Alors que le Tribunal de Kaloum a annoncé l’ouverture d’une enquête, il devient inconcevable que la mise en cause porte plainte pour diffamation. Est-elle blanchie par l’enquête qui n’a pas encore eu lieu ? Ne devrait-elle pas attendre la fin de l’enquête pour porter une quelconque plainte contre ceux qu’elle considère comme détracteurs ? Pour le moment, le soupçon qui pèse sur elle n’est pas levé. Elle n’est pas encore quitte bien que la présomption d’innocence soit de mise. Peut-on parler de diffamation alors que les faits qui lui sont reprochés par la presse ne sont infirmés par l’enquête ?
Il est évident que cette plainte vise à museler, à faire taire ceux qui, par les actes tendent à promouvoir la rédévabilité (accountability) et la transparence. Le musèlement de la presse ne marchera pas. Madame la Ministre doit retirer sa plainte et d’attendre la fin de l’enquête. Et là aussi, il faut douter de tout et même des conclusions de l’enquête à ouvrir dès lors que le gouvernement a nié les faits allégués par la presse et les a rejetés, dès lors que la Ministre veut museler ceux qui lui reprochent une mauvaise gestion des deniers publics. Ceux qui veulent mettre notre pays en coupe réglée doivent bien s’aviser qu’ils risquent d’écourter les jours au palais de leur bienfaiteur qu’ils prennent pour l’acquéreur de la Guinée.
Il y a quelques temps, la vénalité de certains ministres était évoquée par certains médias et les réseaux sociaux s’étaient ligués contre eux. Seuls, ils se sont défendus. Le gouvernement n’avait pas alors réagi. Que suppose son rejet des allégations de certains médias et son soutien à l’un de ses membres de tout soupçon de détournement ?
On l’aura compris, tous les ministres n’ont pas droit à la solidarité et ne se valent pas. Une certaine ministre est défendue. Alors qu’a-t-elle de si particulier ? Le gouvernement devrait ouvrir une enquête. Il ne l’a pas fait. Son empressement à évacuer cette affaire a aggravé les soupçons et a amené à croire qu’il s’est passé des choses qu’il voudrait couvrir à coups de communiqué et de menaces. Cette autre plainte rassure qu’il s’est passé quelque chose. Oui, il s’est passé quelque chose. Maintenant, la démission de Madame la Ministre doit être exigée. Ce qui se passe est indigne de la République qu’on traîne depuis plus de dix ans dans la boue. L’omerta est la règle dans la mafia. Notre gouvernement est-il celui des mafieux ? Les resquilleurs qui ont fait main baisse sur les ressources du pays, qui pressurent les Guinéens doivent aller en prison, ils doivent être déchus.

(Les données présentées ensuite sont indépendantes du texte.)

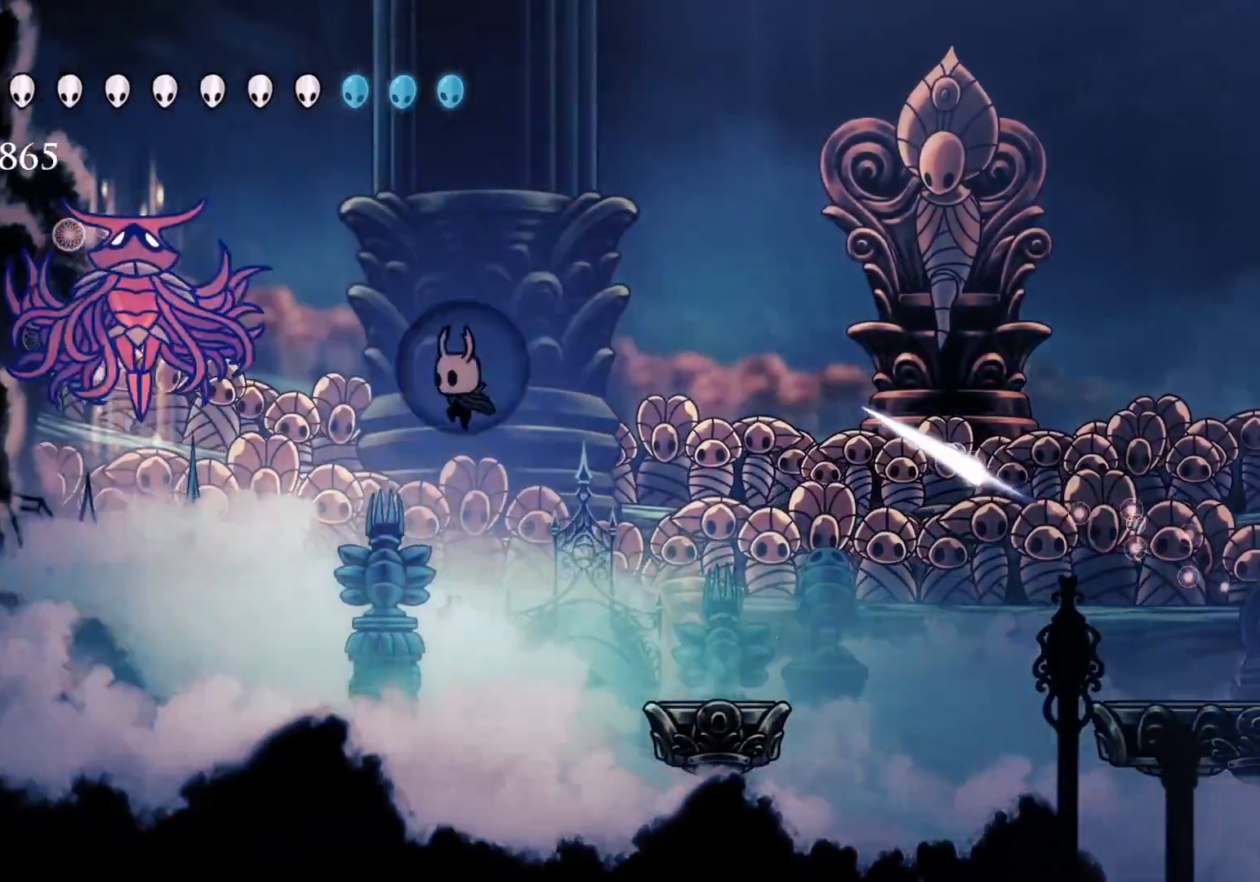
{"keys": ["f", "shift"], "mouse": [], "events": [[83, "mouse_left", "down"], [233, "mouse_left", "up"], [266, "f", "down"], [266, "s", "up"], [366, "shift", "down"]]}
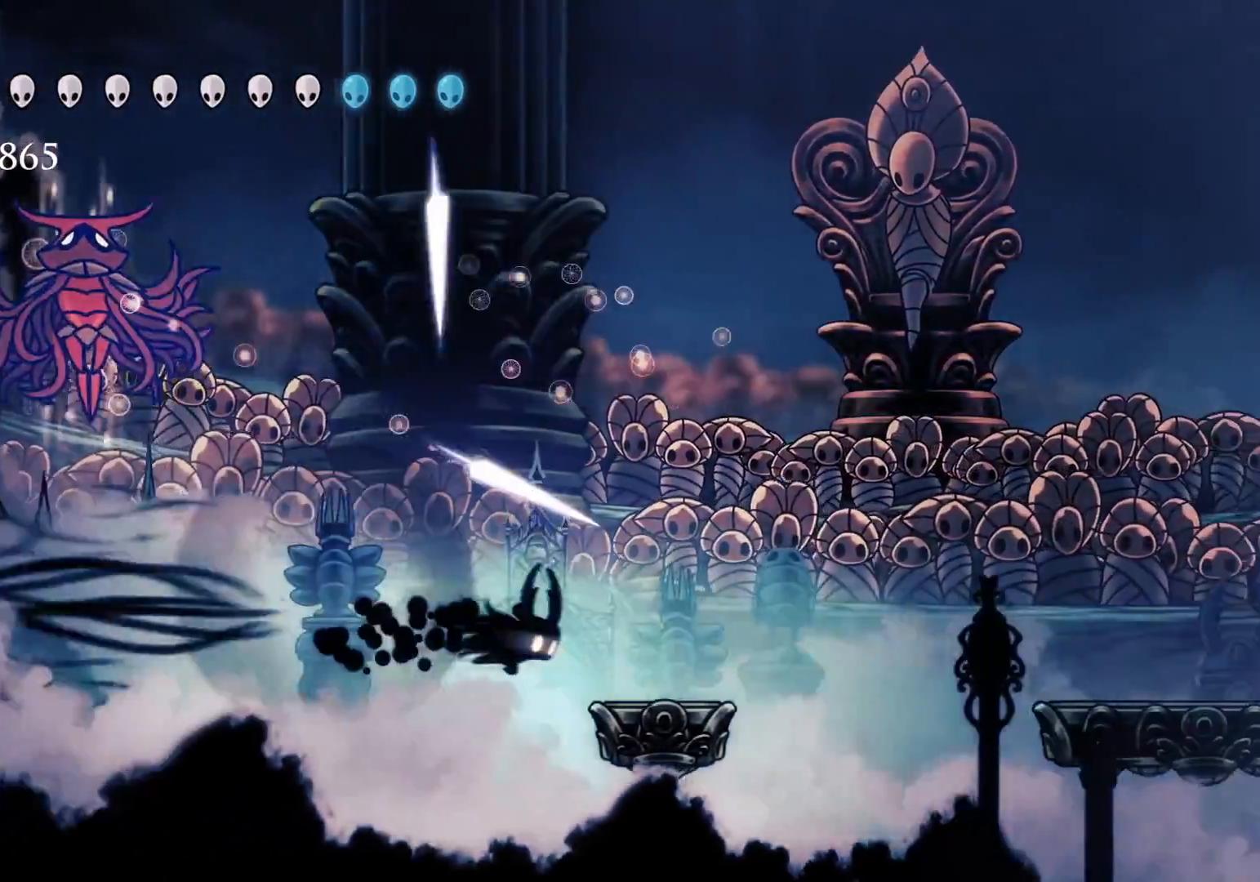
{"keys": [], "mouse": [], "events": [[50, "shift", "up"], [233, "f", "up"]]}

Ceux qui les dénoncent ne méritent pas les menaces, les cabales.
On le sait, c’est toujours comme ça, que la corruption va avec l’absence de transparence et les pouvoirs discrétionnaires. Quand un gouvernement nie une dénonciation aussi grave que celle commentée partout en Guinée, on en déduit qu’il n’a pas le souci de la transparence. Ses membres sont-ils exempts de reproches ? Aussi, on sait qu’une telle somme- 200 milliards de francs guinéens- ne pourrait être détournée par une seule personne. Il y aurait donc mutualisme de la corruption et un montage financier carabiné. On veut que cela ne soit pas démasqué. Hélas, la vérité éclatera à la figure des faussaires.
Derrière la mise en cause se cacheraient d’autres ministres. Derrière eux tous, est celui qui les nomme, promeut et protège : celui qui a dit vouloir lutter contre l’impunité. Professeur Alpha Condé en vous accommodant de cette situation, vous promettez la corruption et devenez le parrain des corrompus.